I tecnici spiegano che l’insetto è particolarmente elusivo, e la sua presenza nei frutteti non segue delle regole precise, come invece succede per i “fitofagi” classici del melo. Questo implica che è molto difficile identificare un momento in cui inizia a colonizzare in modo massiccio i frutteti, e risulta complicato anche definire delle linee di intervento “territoriali”, anche con l’uso di molecole insetticide, perché il rischio è quello di effettuare dei trattamenti generalizzati, mentre è indispensabile valutare le diverse casistiche per decidere degli interventi il più possibile mirati e “aziendali”.

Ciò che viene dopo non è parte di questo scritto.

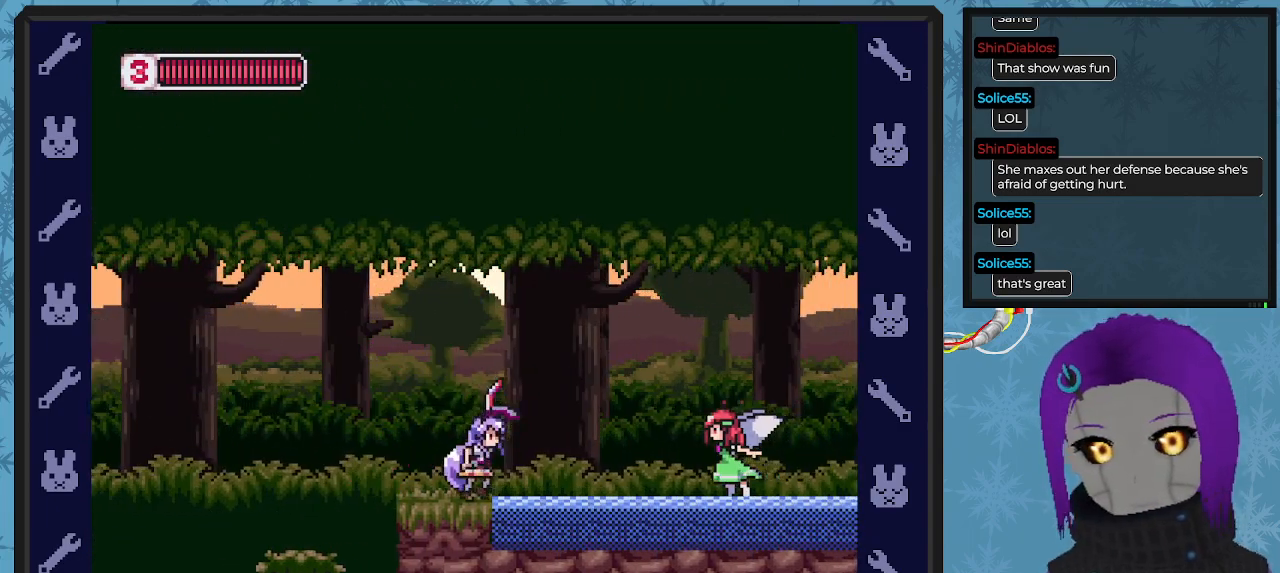
{"buttons": ["A", "B", "DPAD_RIGHT"], "left_stick": "center", "events": [[33, "B", "down"], [67, "A", "down"]]}
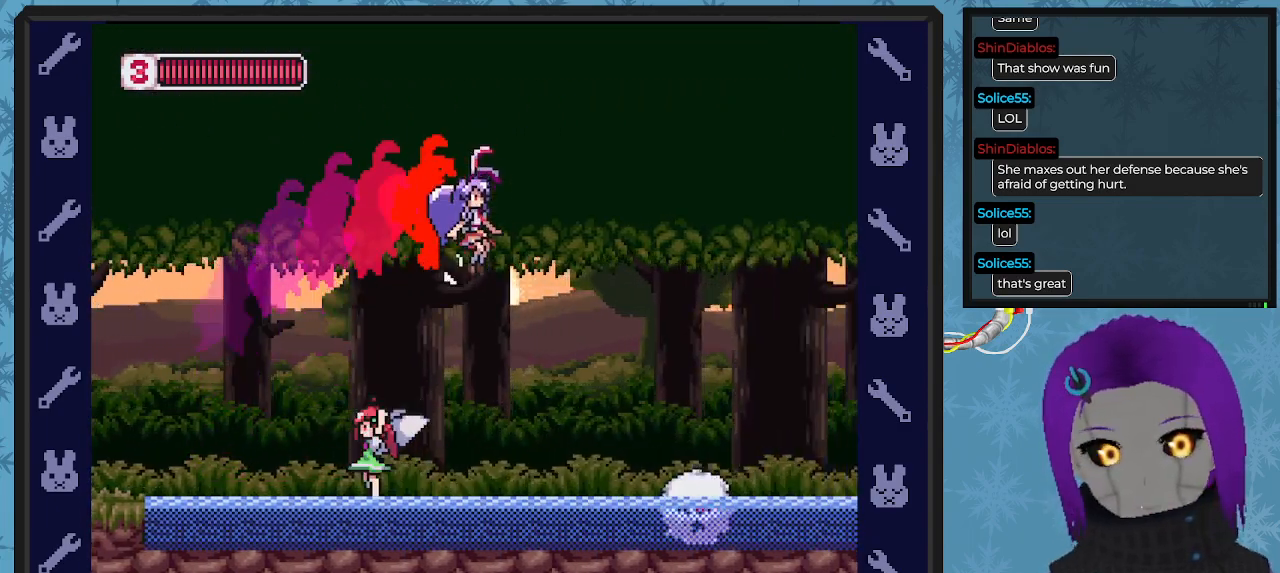
{"buttons": ["DPAD_RIGHT"], "left_stick": "center", "events": [[233, "A", "up"], [333, "B", "up"]]}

Infatti, la presenza di altre colture potenzialmente attrattive (soia, mais, pescheti, noccioleti), ma anche aree incolte, canali, rive di torrenti con fioriture spontanee a volte invasive (come il cosiddetto “albero delle farfalle”, Buddleja davidii), determina un numero molto elevato di casistiche e di variabili che è importante tenere in considerazione per valutare caso per caso la situazione della presenza della cimice asiatica nei nostri frutteti.
In quest’ottica, è importante che al monitoraggio condotto da Fojanini-Melavì si affianchi anche una fattiva collaborazione di tutte le figure professionali coinvolte, in primis gli agricoltori che più di tutti hanno il “polso” della situazione dei loro singoli frutteti.
“Al di là del monitoraggio in sè”, aggiunge Adriano Gadaldi, tecnico della Melavì, “la collaborazione che si vuole mettere in piedi ha anche lo scopo di “fare rete” con tutti gli operatori del settore, nella consapevolezza che solo una la condivisione dei metodi e dei risultati del monitoraggio possa portare ad un risultato ben più importante che è quello di affrontare in modo collaborativo una problematica che altrimenti rischia di trovarci impreparati. Inoltre sulla base del monitoraggio si potranno decidere interventi, anche insetticidi se necessario, il più possibile mirati e non dettati dal timore o dalle informazioni che giungono dall’esterno, da altri areali frutticoli”.
Per questo motivo, nella rete di monitoraggio che vedrà una quarantina di siti da individuare nell’ambito degli areali frutticoli, verranno effettuati controlli da parte dei tecnici ma verranno coinvolti anche studenti che si renderanno disponibili per tesi, tirocini ecc. “Facciamo anche un appello alle aziende” – aggiunge Salvetti  - “chiedendo la massima collaborazione: se in azienda c’è un familiare giovane e volonteroso, sarebbe importante che si mettesse a disposizione per coadiuvare i tecnici nei monitoraggi, rendendosi magari disponibile a controllare una postazione di trappole”.
Importantissima è la comunicazione: ogni osservazione, anche relativa alla presenza dell’insetto in areali non agricoli,  può essere utile e deve essere condivisa. Sulla base delle osservazioni ricevute e dei dati raccolti con il monitoraggio, i tecnici comunicheranno alle aziende agricole presenti sul territorio i momenti e le strategie migliori per intervenire.